One major facet of the 2019 general election was how, after many years of making neoliberal economics its raison d’etre, the Conservative Party finally seemed to embrace a post-Thatcherite vision. It campaigned on increased spending and more government intervention in the economy after a decade of austerity.
Such messaging was no doubt one of the many reasons it was able to break through Labour’s long-held ‘Red Wall’ area, alongside its hardline stance on cultural issues. Such a mindset played a role in the government’s massive coronavirus spending, and such sentiments are still doled out from time to time.
So one would think that the current RMT strikes would be the perfect opportunity for the party to prove their mantel on such an issue. This is especially true given Labour leader Keir Starmer is not offering much in the way of support to the strikers.
Meanwhile, many of his MPs have been threatened by the Labour leadership for joining the various picket lines of the RMT. This is deeply confusing. If Labour isn’t meant to support unions, what is it for exactly? One would therefore calculate that if the Tory establishment walked the walk, they would at least be reasonable with the unions.
But no. They’ve done the exact opposite.
Much of the Conservative Party’s messaging throughout the past few weeks regarding the strikes and the RMT in particular has been depressingly familiar. Calling the likes of Mick Lynch and other RMT leaders ‘barons’, arguing that they’ll take Britain back to the 1970s and that the railway networks need ‘reforms’ are stale and unhelpful talking points which are flatly unserious for the current situation.

__QUESTIONS ON THE MATERIAL__
1. Based on the commentary on the RMT strikes, does each statement agree with it? Answer yes or no for each, and quote the deciding words.
(a) In the 2019 general election, the Conservative Party campaigned on increased spending.
(b) Keir Starmer is giving the strikers strong support.
(c) Conservatives have called RMT leaders "barons."
2. Quote the commentary on the RMT strikes word for word, between "Such messaging was" and "time to time.", inclusive.
The entries that follow come from a different source.

__SUPPLIED INFORMATION__
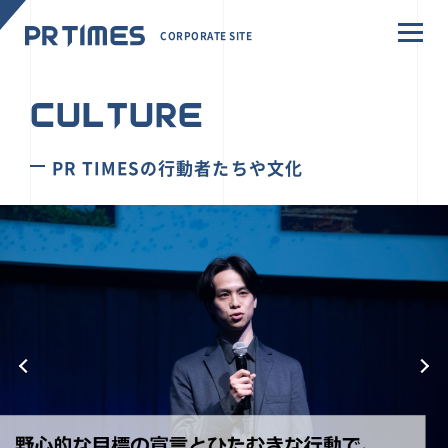
CORPORATE SITE
CULTURE
PR TIMESの行動者たちや文化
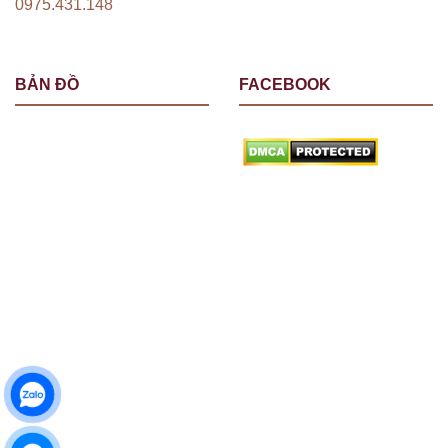
0975.431.148
BẢN ĐỒ
FACEBOOK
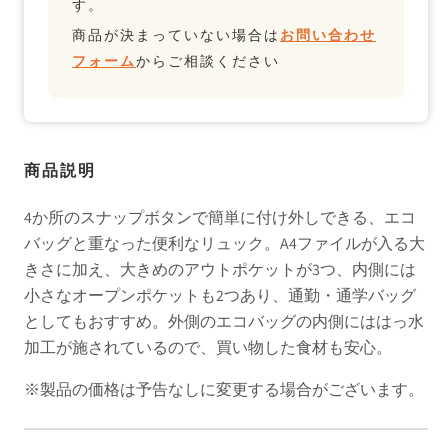
す。
商品が決まっていない場合は
お問い合わせ
フォーム
からご相談ください
商品説明
4か所のスナップボタンで簡単に付け外しできる、エコ
バッグと重なった便利なリュック。A4ファイルが入る大
きさに加え、大きめのアウトポケットが3つ、内側には
小さなオープンポケットも2つあり、通勤・通学バッグ
としてもおすすめ。外側のエコバッグの内側にははっ水
加工が施されているので、買い物した食材も安心。
※製品の価格は予告なしに変更する場合がございます。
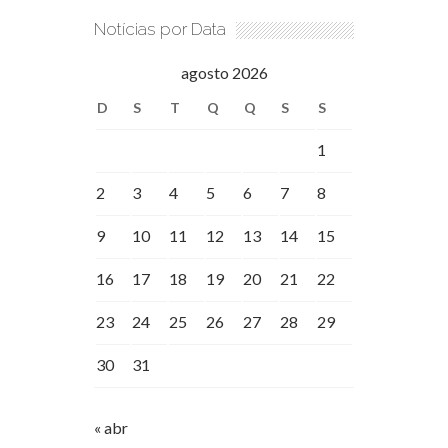
Notícias por Data
agosto 2026
D
S
T
Q
Q
S
S
1
2
3
4
5
6
7
8
9
10
11
12
13
14
15
16
17
18
19
20
21
22
23
24
25
26
27
28
29
30
31
« abr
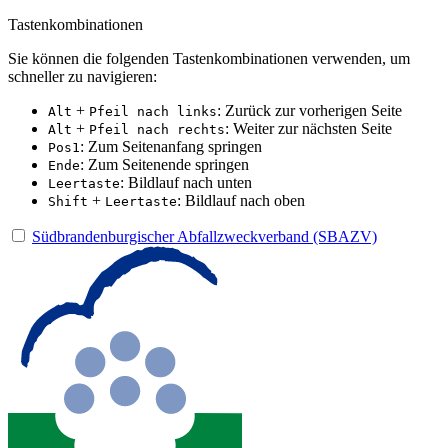
Tastenkombinationen
Sie können die folgenden Tastenkombinationen verwenden, um
schneller zu navigieren:
+
: Zurück zur vorherigen Seite
Alt
Pfeil nach links
+
: Weiter zur nächsten Seite
Alt
Pfeil nach rechts
: Zum Seitenanfang springen
Pos1
: Zum Seitenende springen
Ende
: Bildlauf nach unten
Leertaste
+
: Bildlauf nach oben
Shift
Leertaste
Südbrandenburgischer Abfallzweckverband (SBAZV)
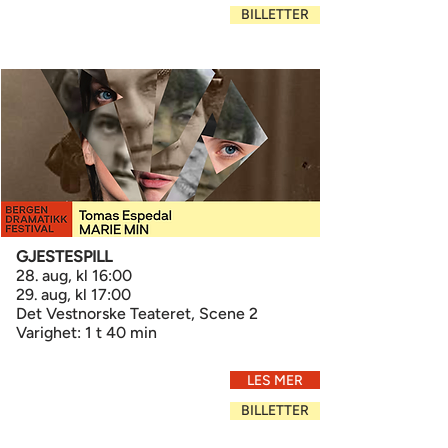
BILLETTER
GJESTESPILL
28. aug, kl 16:00
29. aug, kl 17:00
Det Vestnorske Teateret, Scene 2
Varighet: 1 t 40 min
LES MER
BILLETTER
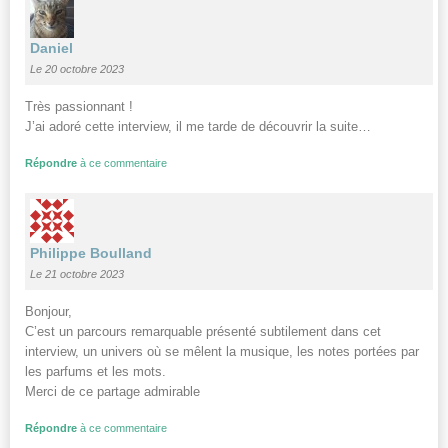
Daniel
Le 20 octobre 2023
Très passionnant !
J’ai adoré cette interview, il me tarde de découvrir la suite…
Répondre
à ce commentaire
Philippe Boulland
Le 21 octobre 2023
Bonjour,
C’est un parcours remarquable présenté subtilement dans cet
interview, un univers où se mêlent la musique, les notes portées par
les parfums et les mots.
Merci de ce partage admirable
Répondre
à ce commentaire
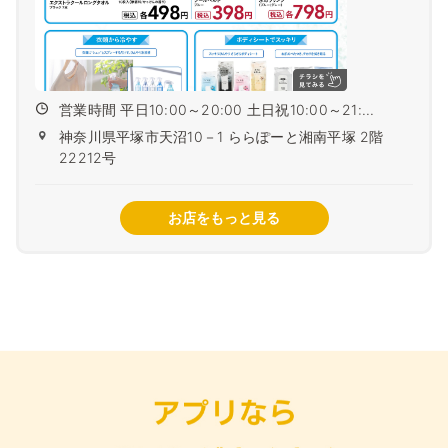
営業時間 平日10:00～20:00 土日祝10:00～21:...
神奈川県平塚市天沼10－1 ららぽーと湘南平塚 2階
22212号
お店をもっと見る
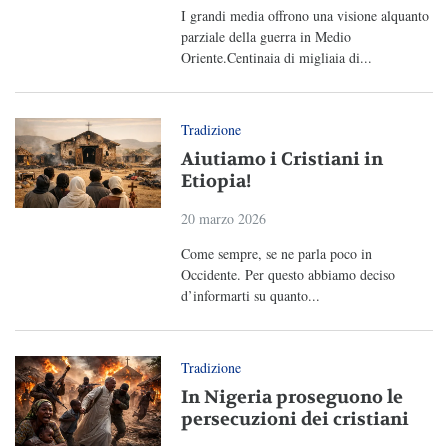
I grandi media offrono una visione alquanto
parziale della guerra in Medio
Oriente.Centinaia di migliaia di...
Tradizione
Aiutiamo i Cristiani in
Etiopia!
20 marzo 2026
Come sempre, se ne parla poco in
Occidente. Per questo abbiamo deciso
d’informarti su quanto...
Tradizione
In Nigeria proseguono le
persecuzioni dei cristiani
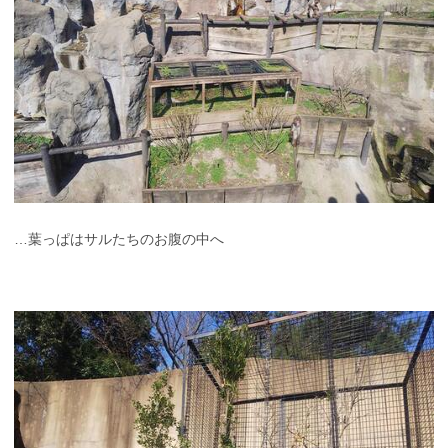
…葉っぱはサルたちのお腹の中へ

__RESPONSE LIST__
1.
(a) Yes: "It campaigned on increased spending and more government intervention in the economy after a decade of austerity."
(b) No: "Labour leader Keir Starmer is not offering much in the way of support to the strikers."
(c) Yes: "Calling the likes of Mick Lynch and other RMT leaders ‘barons’"

2.
Such messaging was no doubt one of the many reasons it was able to break through Labour’s long-held ‘Red Wall’ area, alongside its hardline stance on cultural issues. Such a mindset played a role in the government’s massive coronavirus spending, and such sentiments are still doled out from time to time.